Excitement rippled through the crowd when Kim Conley looked like she might make a race of it for that third spot. Even when Julie Culley and Molly Huddle caught Lucas, Lucas’s lead back to Conley looked insurmountable. At that point, you could root for Conley’s resilience without thinking Lucas’s spot on the Olympic team was in jeopardy–the gap was just too big.

I’m not sure how fast Lucas ran the final 200m, but she looked like she was running in quicksand. The cheers for a close race were tinged with a little bit of guilt after watching the final meters. After all that leading, Lucas was passed by Conley on the outside and lost by .04 seconds.
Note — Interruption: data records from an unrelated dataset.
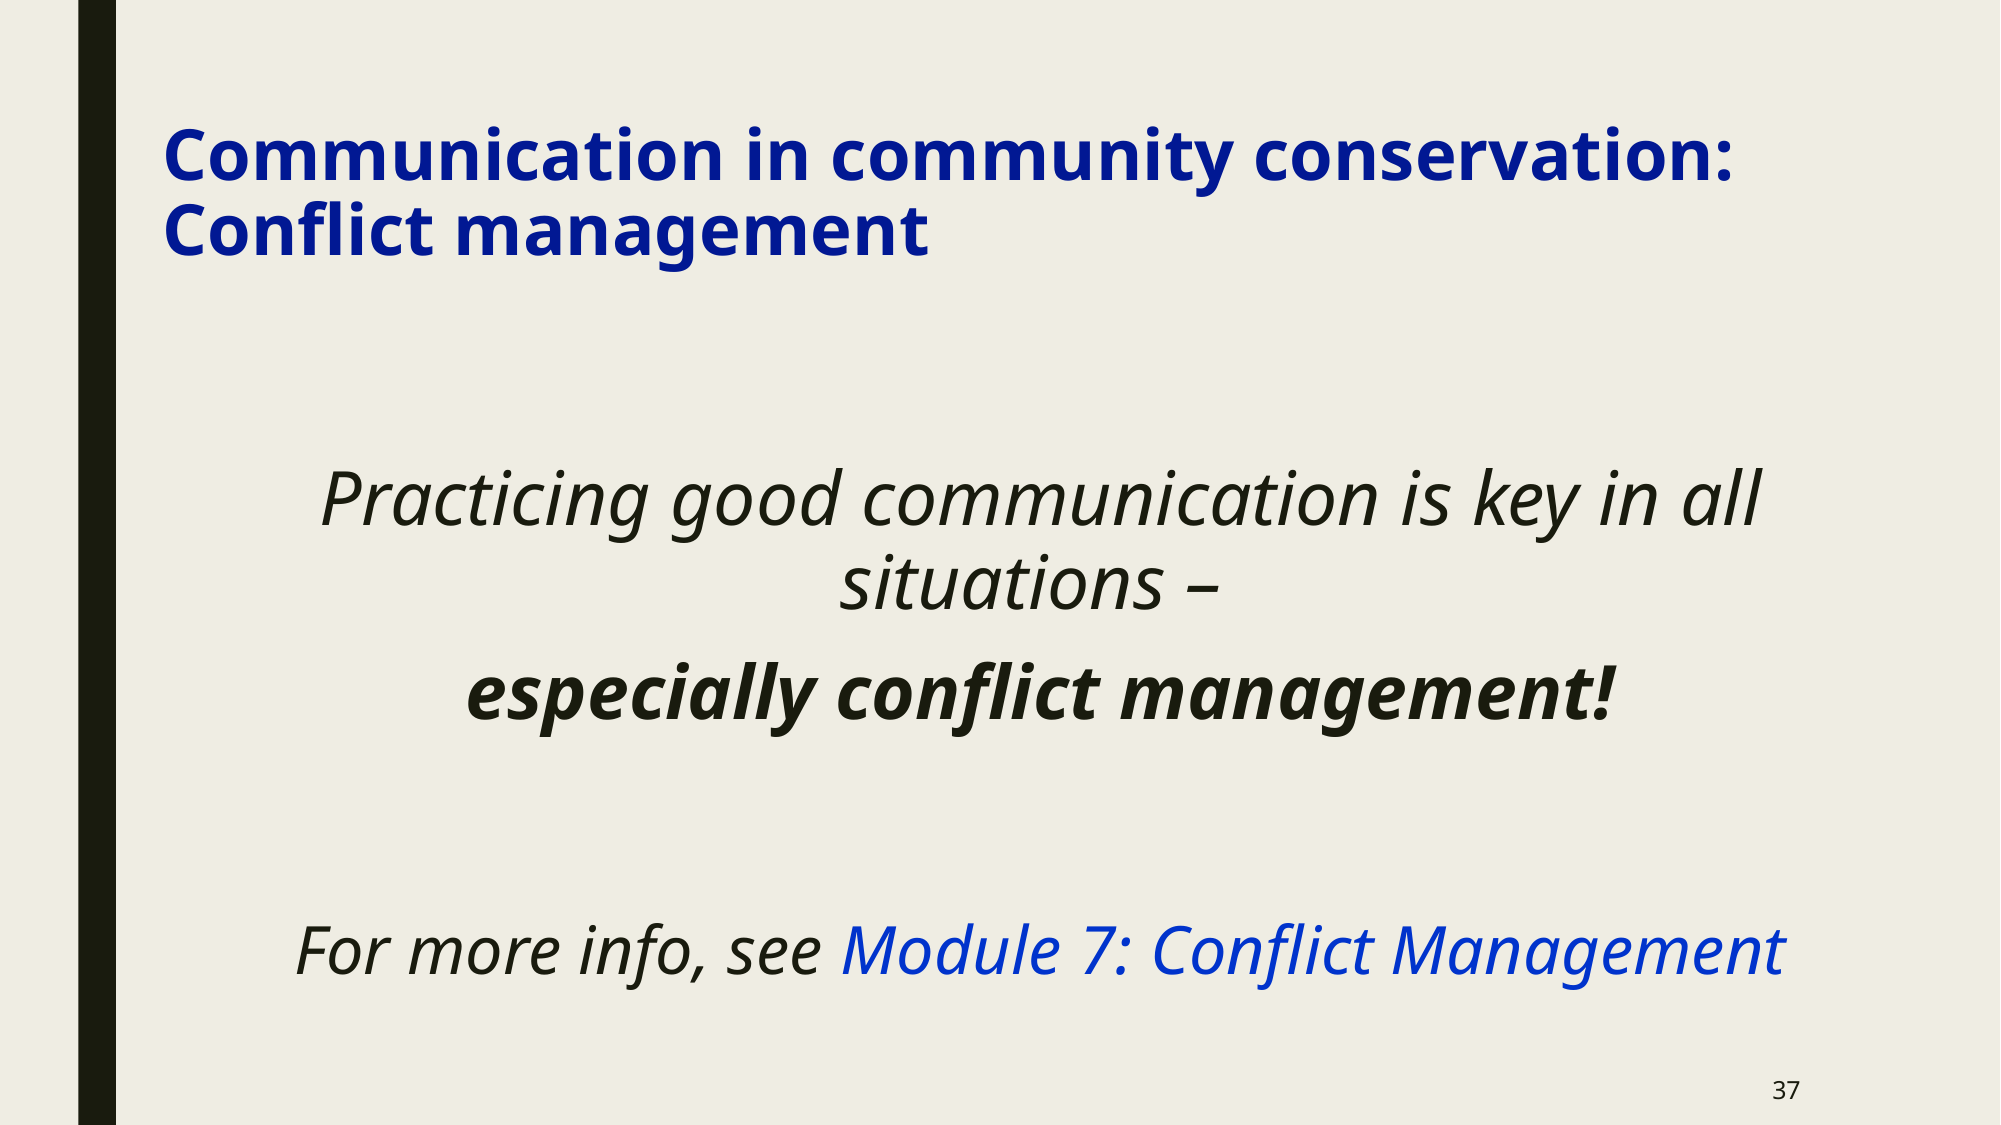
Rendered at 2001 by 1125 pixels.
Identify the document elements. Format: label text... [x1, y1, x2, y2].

slide_number 37 [1553, 1058, 1816, 1125]
text_box For more info, see Module 7: Conflict Management [194, 906, 1888, 1075]
title Communication in community conservation: Conflict management [147, 112, 1935, 282]
text_box Practicing good communication is key in all situations – especially conflict management! [194, 449, 1888, 696]
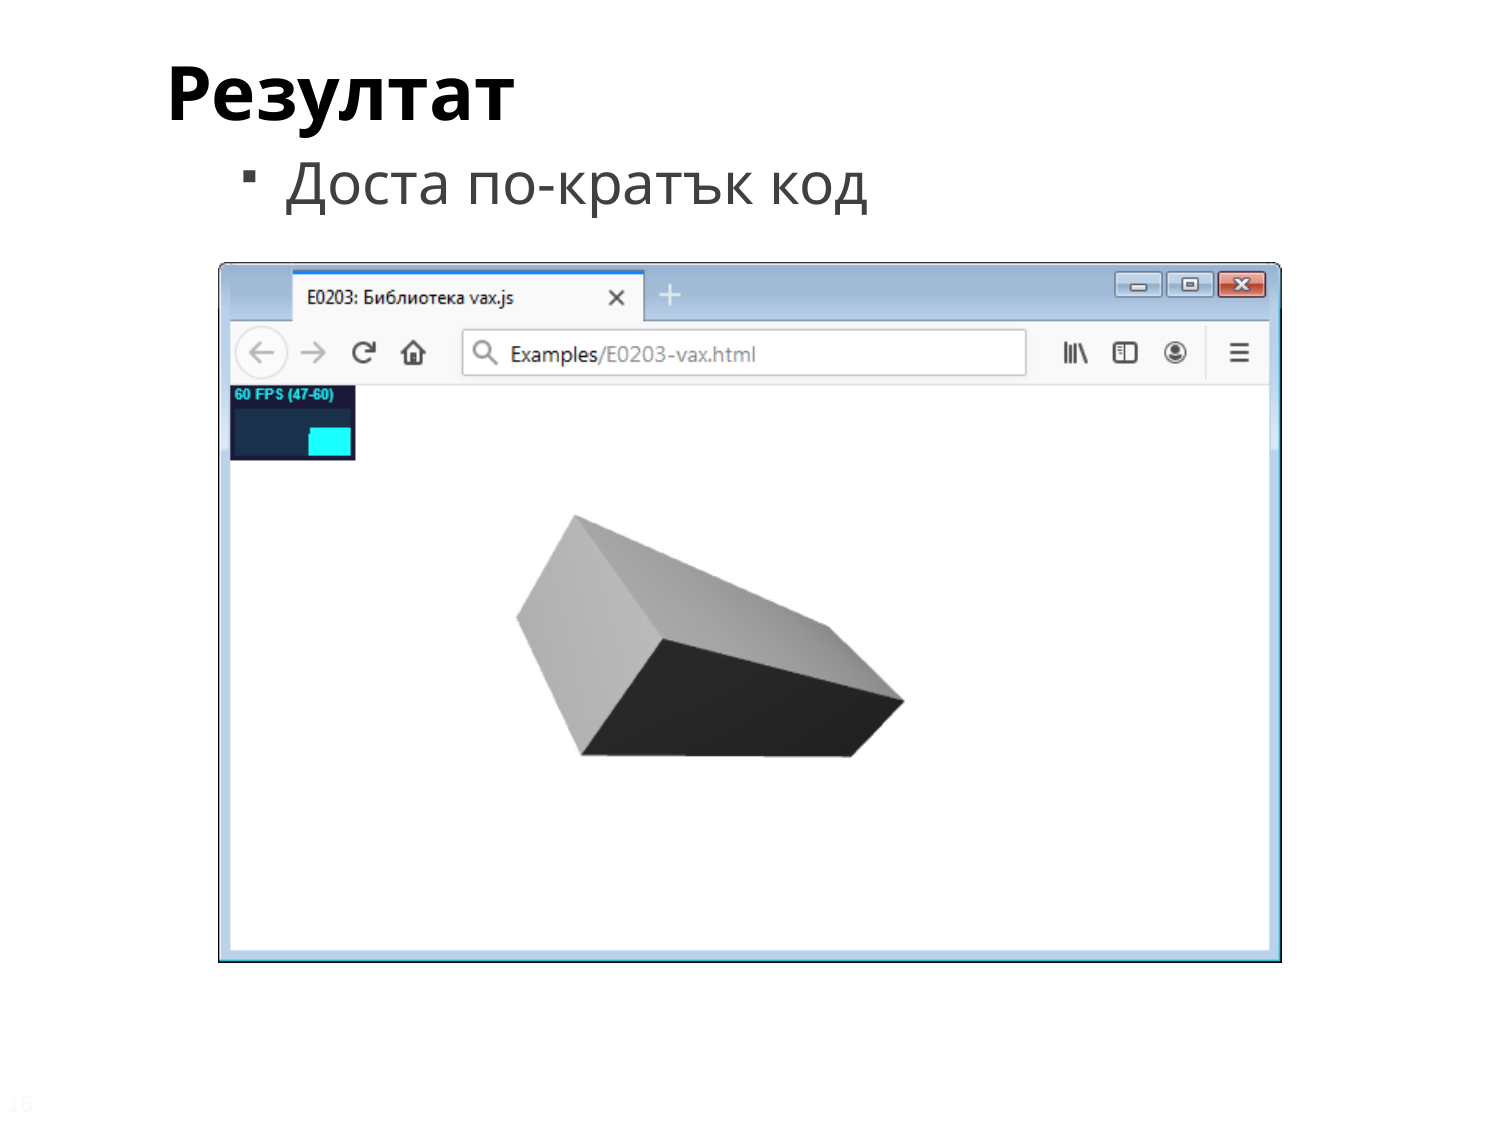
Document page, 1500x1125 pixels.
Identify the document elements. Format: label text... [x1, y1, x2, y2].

picture [218, 262, 1282, 963]
list Резултат Доста по-кратък код [150, 37, 1488, 1113]
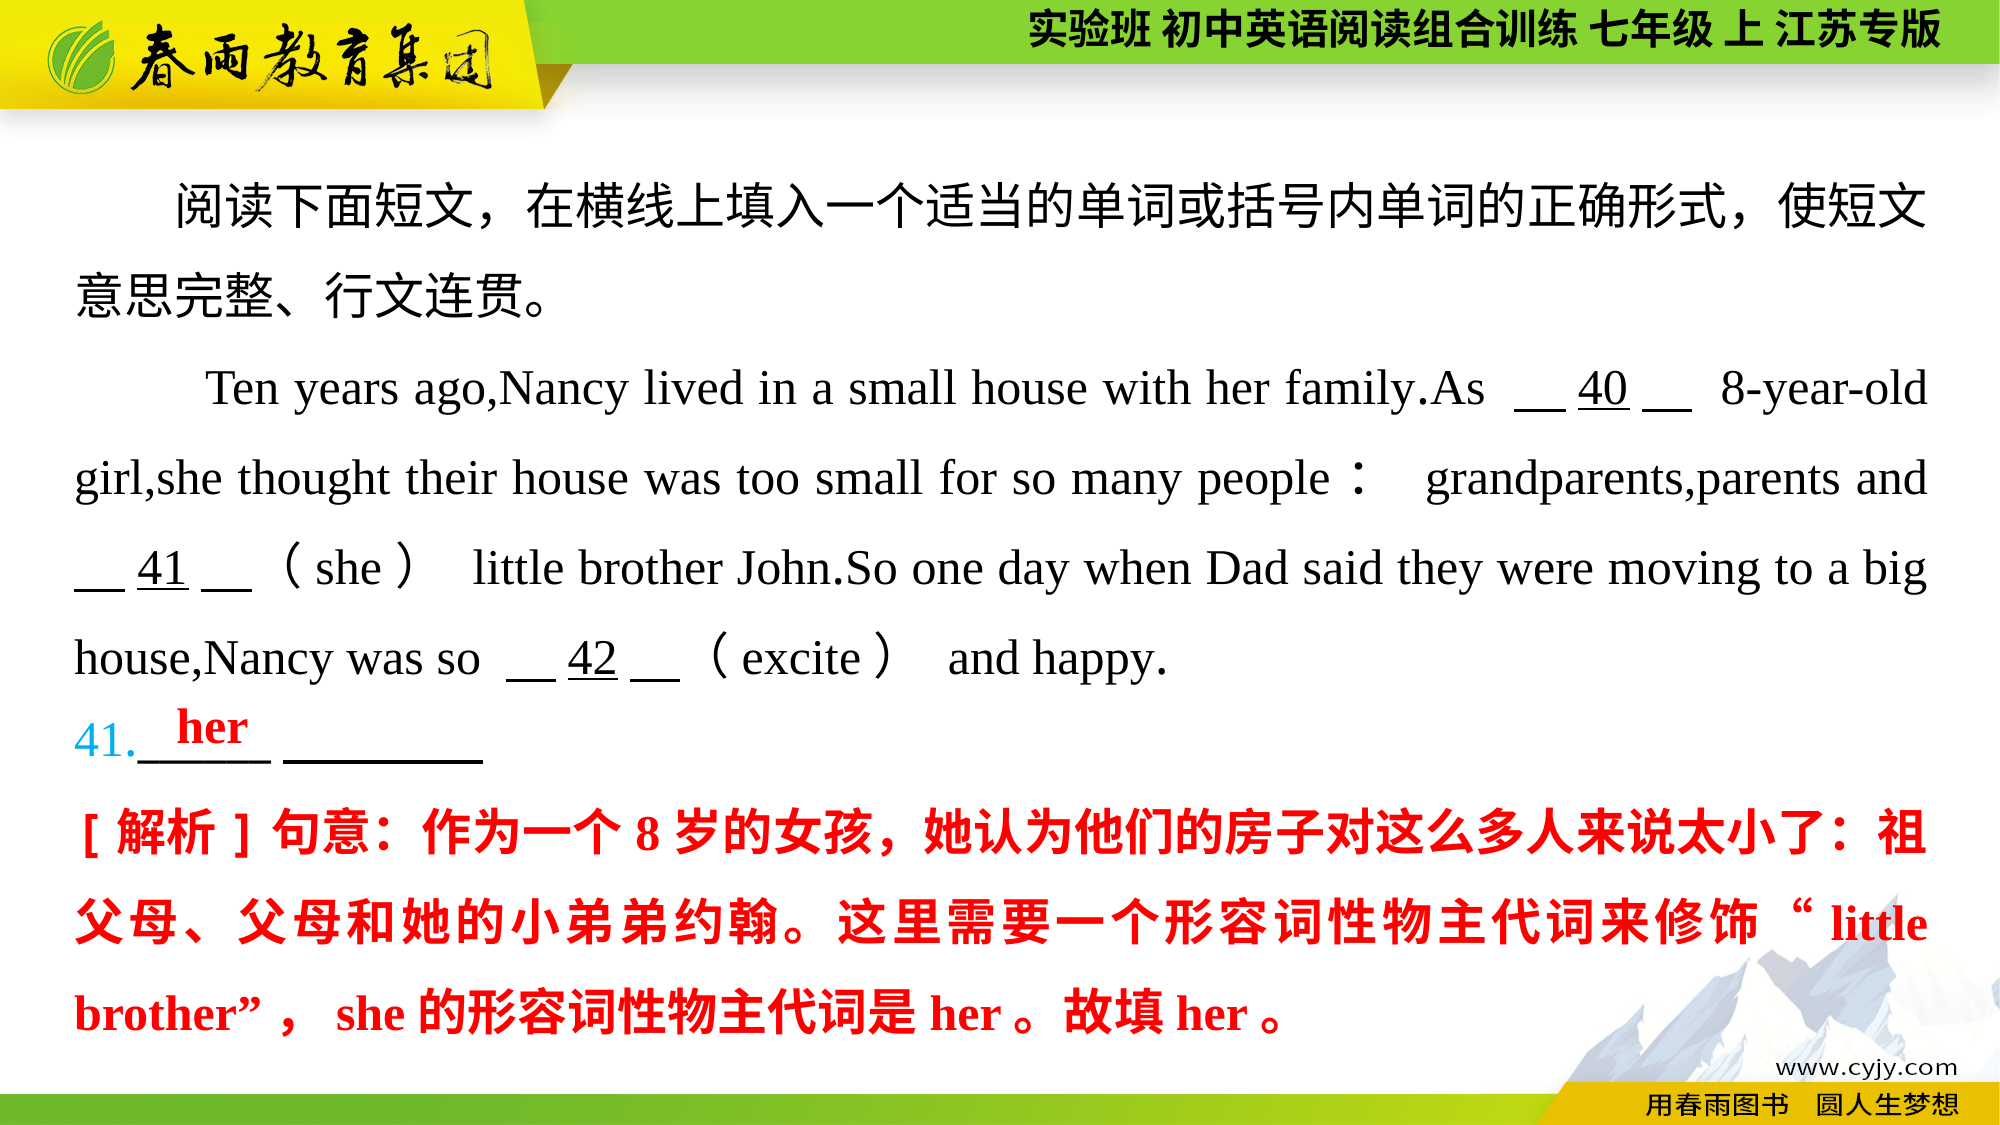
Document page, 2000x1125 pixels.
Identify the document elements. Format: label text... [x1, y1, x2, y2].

-What running tradition is unlike any other?
@HouseOfRay

Top male sprinters ducking each other, wind-aided times from the state of Florida, getting overly excited about indoors, getting overly excited about World Juniors, overhyping a debut marathon, calling Kenya and Ethiopia the “Yankees vs. Red Sox,” complaining about the television broadcast, races run under protest, races where nobody follow the rabbit, discovering another Borlee brother.

Real answer: Boston Marathon. It’s 110 years old, it melds elite and commoners and takes place on a state holiday.

-Odds one of the 2 HS kids at Arcadia make it beyond 1st round at the trials? (Assuming running Sr Nationals)
@hansonpt

I believe this is in reference to Michael Norman and Josephus Lyles, who ran 45.51 and 45.94 in the 400m at the Arcadia Invitational. It made me nostalgic for years past when 47 seconds was incomprehensibly fast for someone that young and high schoolers didn’t run times that would put them in a Diamond League meet.

In the last two US Olympic Trials, 46 low was good enough to advance past the first round. The question is whether Norman and Lyles can maintain their current form to July. That’s impossible to know for sure, especially with high school athletes who are on a whole different competition calendar. Arcadia is an important meet, one of the best on the high school schedule, so I’m sure it commanded a good deal of their focus, but teenagers seem to be increasingly interested in competing past the end of their traditional season. If they do compete in the Olympic Trials, I’ll say it’s 50/50 that one gets out of the first round.

-In regards to possible Russia, Kenya Olympic bans: of all Olympic nations, whose participation is most essential to success of track and field in 2016 Olympics?
@scichon25

If success is defined as overall competitiveness, then the answer is the United States. They have medal contenders across the board and big ticket stars like Allyson Felix and Ashton Eaton. Taking them out would put an asterisk on most events.

But in terms of entertainment or public interest, there is a strong argument that Jamaica is more essential than the US because of Usain Bolt. If you believe that people tune in mostly for one event (100m) and more specifically, one person (Bolt), then taking away the most popular athlete in the world would be disastrous.

-Will the Sad Jordan meme still be a thing when it’s time for @Rio2016? Top 5 people most likely to Sad Jordan at the Trials.
@jmcdannald

It will be because that thing doesn’t die. Our attention spans have supposedly shrunk to infinitesimal levels and yet we are going on a whole year of pasting Jordan’s face onto hapless athlete’s faces.

Predictions…….hmmmmm….Isn’t the magic of Crying Jordan is that you never know who it will claim as its next victim? Maybe the USATF in some form will be included. This, of course, will increase the degree of difficulty for all the photoshoppers out there who now need to attempt to stick a human face onto a governing board.